### INSTRUCTIONS TO FOLLOW:
Every line that includes the word "commercial" needs to be copied from the listing.

----------------

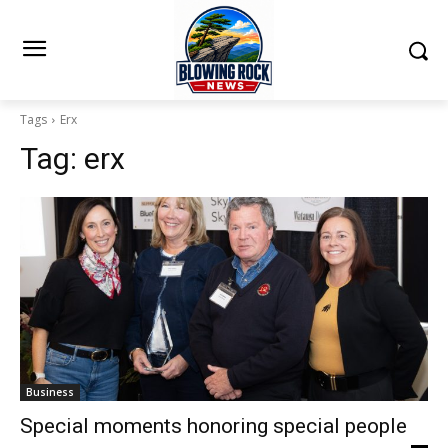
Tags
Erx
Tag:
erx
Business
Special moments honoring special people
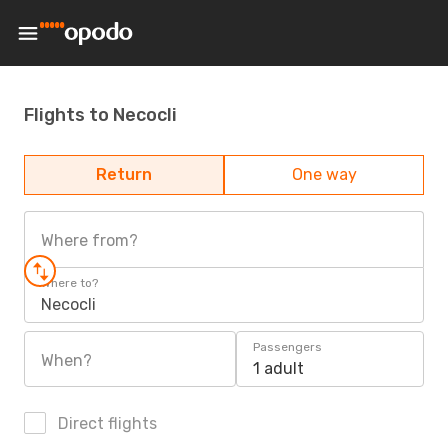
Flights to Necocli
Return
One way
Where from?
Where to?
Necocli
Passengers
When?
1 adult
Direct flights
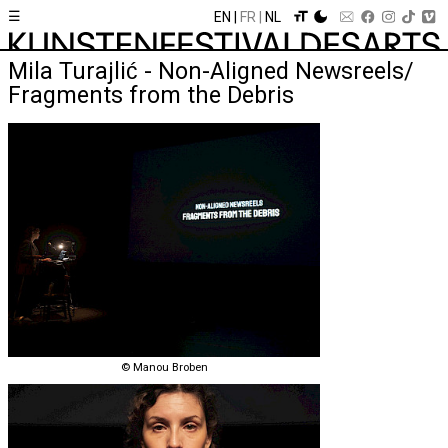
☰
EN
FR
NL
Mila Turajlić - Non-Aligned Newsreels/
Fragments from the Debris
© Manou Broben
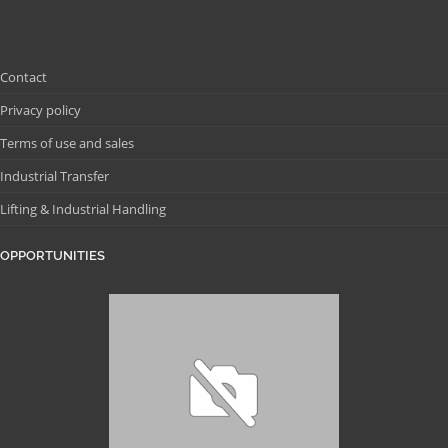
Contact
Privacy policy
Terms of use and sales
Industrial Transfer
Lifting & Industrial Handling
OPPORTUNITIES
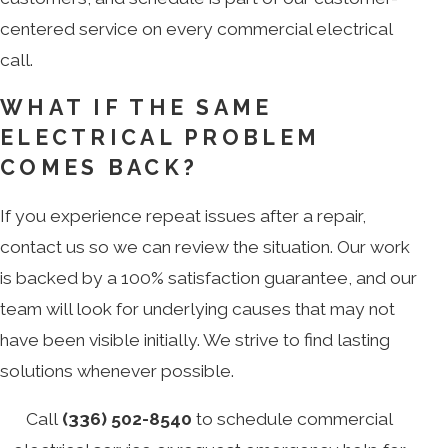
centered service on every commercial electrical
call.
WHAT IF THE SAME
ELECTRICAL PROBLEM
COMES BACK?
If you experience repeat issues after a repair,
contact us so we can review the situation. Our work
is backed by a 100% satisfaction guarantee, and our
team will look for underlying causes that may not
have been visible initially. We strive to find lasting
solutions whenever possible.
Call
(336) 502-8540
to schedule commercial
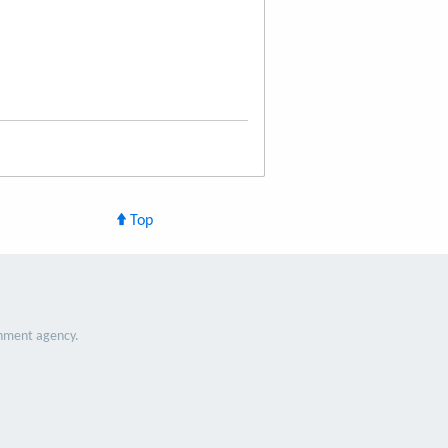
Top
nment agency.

----------------

### ANSWER SECTION:
centered service on every commercial electrical
to schedule commercial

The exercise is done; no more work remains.